Task details => Determine how many lines in the entries below include "الميليشيات". The reply should be that number and nothing else.

Provided data =>

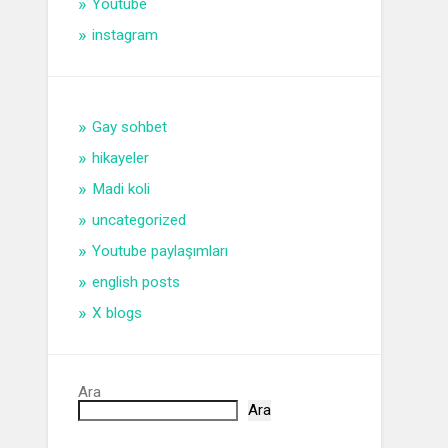
Youtube
instagram
Gay sohbet
hikayeler
Madi koli
uncategorized
Youtube paylaşımları
english posts
X blogs
Ara
Ara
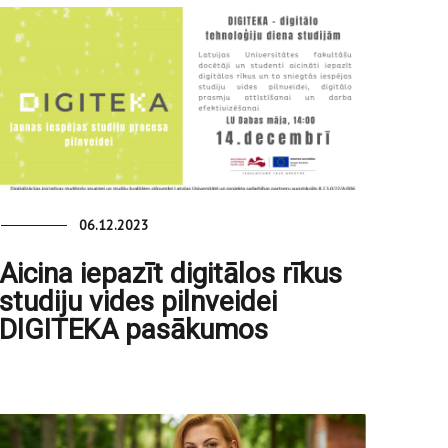
06.12.2023
Aicina iepazīt digitālos rīkus
studiju vides pilnveidei
DIGITEKA pasākumos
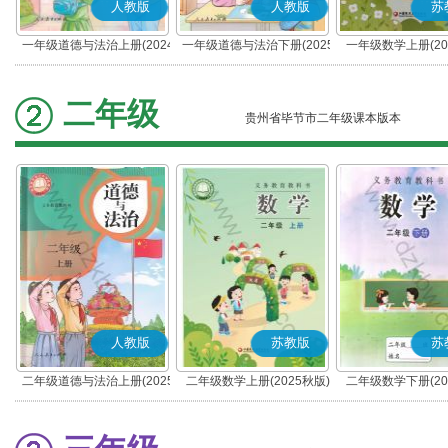
人教版
人教版
苏
一年级道德与法治上册(2024
一年级道德与法治下册(2025
一年级数学上册(20
秋版)(部编版)
春版)(部编版)
二年级
贵州省毕节市二年级课本版本
人教版
苏教版
苏
二年级道德与法治上册(2025
二年级数学上册(2025秋版)
二年级数学下册(20
秋版)(部编版)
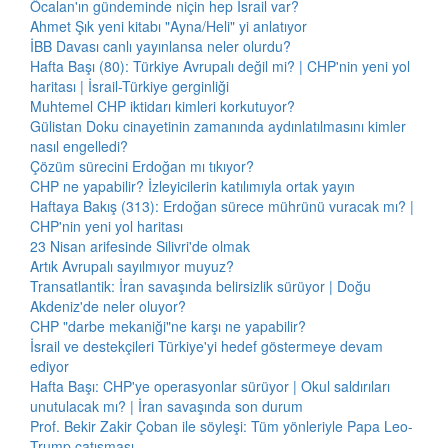
Öcalan'ın gündeminde niçin hep İsrail var?
Ahmet Şık yeni kitabı "Ayna/Heli" yi anlatıyor
İBB Davası canlı yayınlansa neler olurdu?
Hafta Başı (80): Türkiye Avrupalı değil mi? | CHP'nin yeni yol
haritası | İsrail-Türkiye gerginliği
Muhtemel CHP iktidarı kimleri korkutuyor?
Gülistan Doku cinayetinin zamanında aydınlatılmasını kimler
nasıl engelledi?
Çözüm sürecini Erdoğan mı tıkıyor?
CHP ne yapabilir? İzleyicilerin katılımıyla ortak yayın
Haftaya Bakış (313): Erdoğan sürece mührünü vuracak mı? |
CHP'nin yeni yol haritası
23 Nisan arifesinde Silivri'de olmak
Artık Avrupalı sayılmıyor muyuz?
Transatlantik: İran savaşında belirsizlik sürüyor | Doğu
Akdeniz'de neler oluyor?
CHP "darbe mekaniği"ne karşı ne yapabilir?
İsrail ve destekçileri Türkiye'yi hedef göstermeye devam
ediyor
Hafta Başı: CHP'ye operasyonlar sürüyor | Okul saldırıları
unutulacak mı? | İran savaşında son durum
Prof. Bekir Zakir Çoban ile söyleşi: Tüm yönleriyle Papa Leo-
Trump çatışması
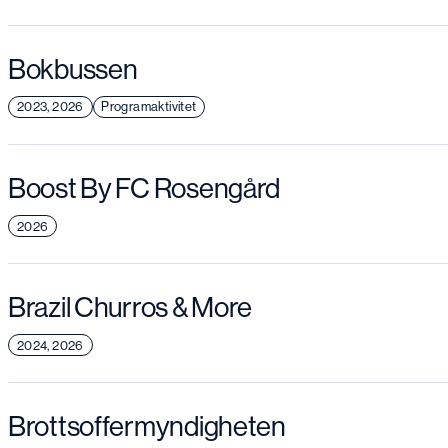
Bokbussen
2023, 2026
Programaktivitet
Boost By FC Rosengård
2026
Brazil Churros & More
2024, 2026
Brottsoffermyndigheten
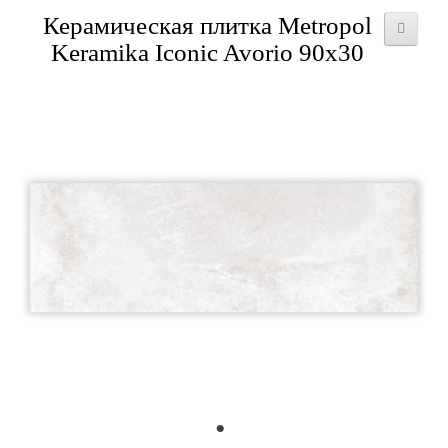
Керамическая плитка Metropol
Keramika Iconic Avorio 90x30
1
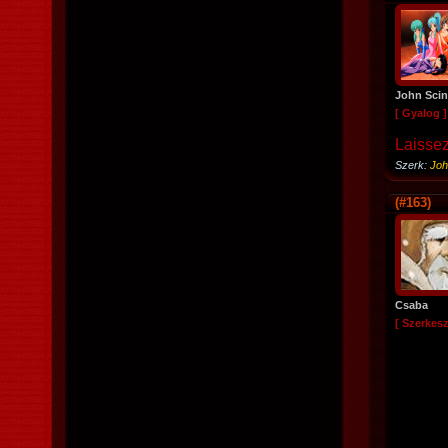
John Sci
[ Gyalog ]
Laissez
Szerk:
Joh
(#163)
Csaba
[ Szerkesz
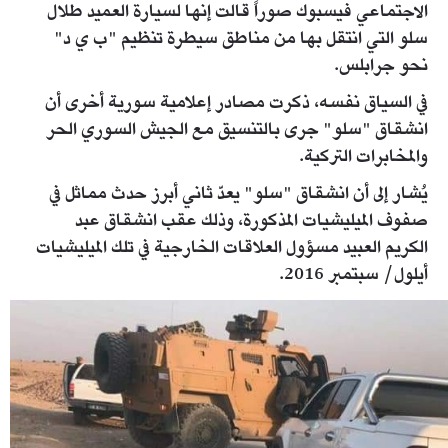
الاجتماعي فيسبوك صوراً قالت إنها لسيارة العميد طلال
سلو التي انتقل بها من مناطق سيطرة تنظيم "ب ي د"
نحو جرابلس.
في السياق نفسه، ذكرت مصادر إعلامية سورية أخرى أن
انشقاق "سلو" جرى بالتنسيق مع الجيش السوري الحر
والمخابرات التركية.
يُشار إلى أن انشقاق "سلو" يعدّ ثاني أبرز حدث مماثل في
صفوف الميليشيات المذكورة، وذلك عقب انشقاق عبد
الكريم العبيد مسؤول العلاقات الخارجية في تلك الميليشيات
أيلول/ سبتمبر 2016.
resized_14b54-
725ba0b67c0c576947608b78d289663178a2.jpg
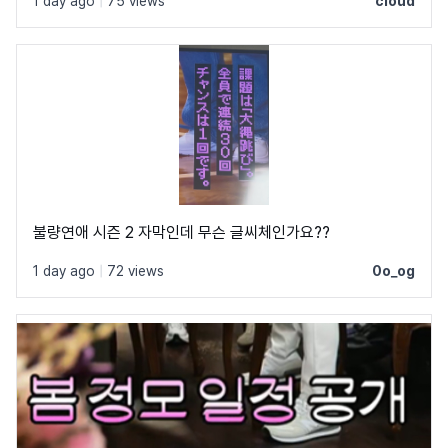
1 day ago
|
75 views
cloud
불량연애 시즌 2 자막인데 무슨 글씨체인가요??
1 day ago
|
72 views
0o_og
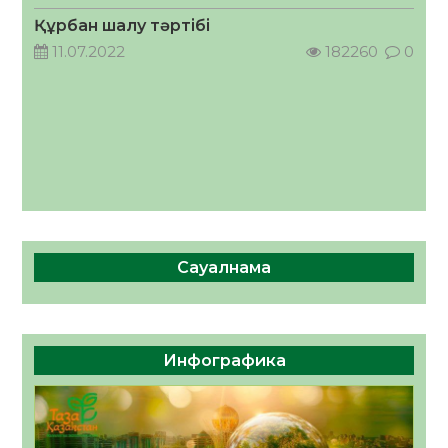
05.08.2026
56
0
Құрбан шалу тәртібі
11.07.2022
182260
0
Сауалнама
Инфографика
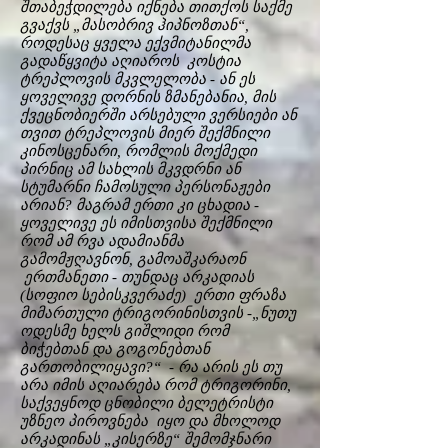
შთაბეჭდილება იქნება თითქოს საქმე
გვაქვს „მასობრივ ჰიპნოზთან“,
როდესაც ყველა ექვმიტანილმა
გადაწყვიტა აღიაროს კოსტია
ტრეპლოვის მკვლელობა - ან ეს
ყოველივე დორნის ზმანებანია, მის
ქვეცნობიერში არსებული ვერსიები ან
თვით ტრეპლოვის მიერ შექმნილი
კინოსცენარი, რომლის მოქმედი
პირნიც ამ სახლის მკვდრნი ან
სტუმარნი ჩამოსული პერსონაჟები
არიან? მაგრამ ერთი კი ცხადია -
ყოველივე ეს იმისთვისა შექმნილი
რომ ამ რვა ადამიანმა
გამომჟღავნონ, გამოაშკარაონ
ერთმანეთი - თუნდაც არკადიას
(სოფიო სებისკვერაძე) ერთი ფრაზა
მიმართული ტრიგორინისთვის -„ნუთუ
ოდესმე ხელს გიშლიდი რომ
ბიჭებთან და გოგონებთან
გართობილიყავი?“ - რა არის ეს თუ
არა იმის აღიარება რომ ტრიგორინი,
საქვეყნოდ ცნობილი ბელეტრისტი
უზნეო პიროვნება იყო და მხოლოდ
არკადინას „კისერზე“ შემომჯნარი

Written solution => 2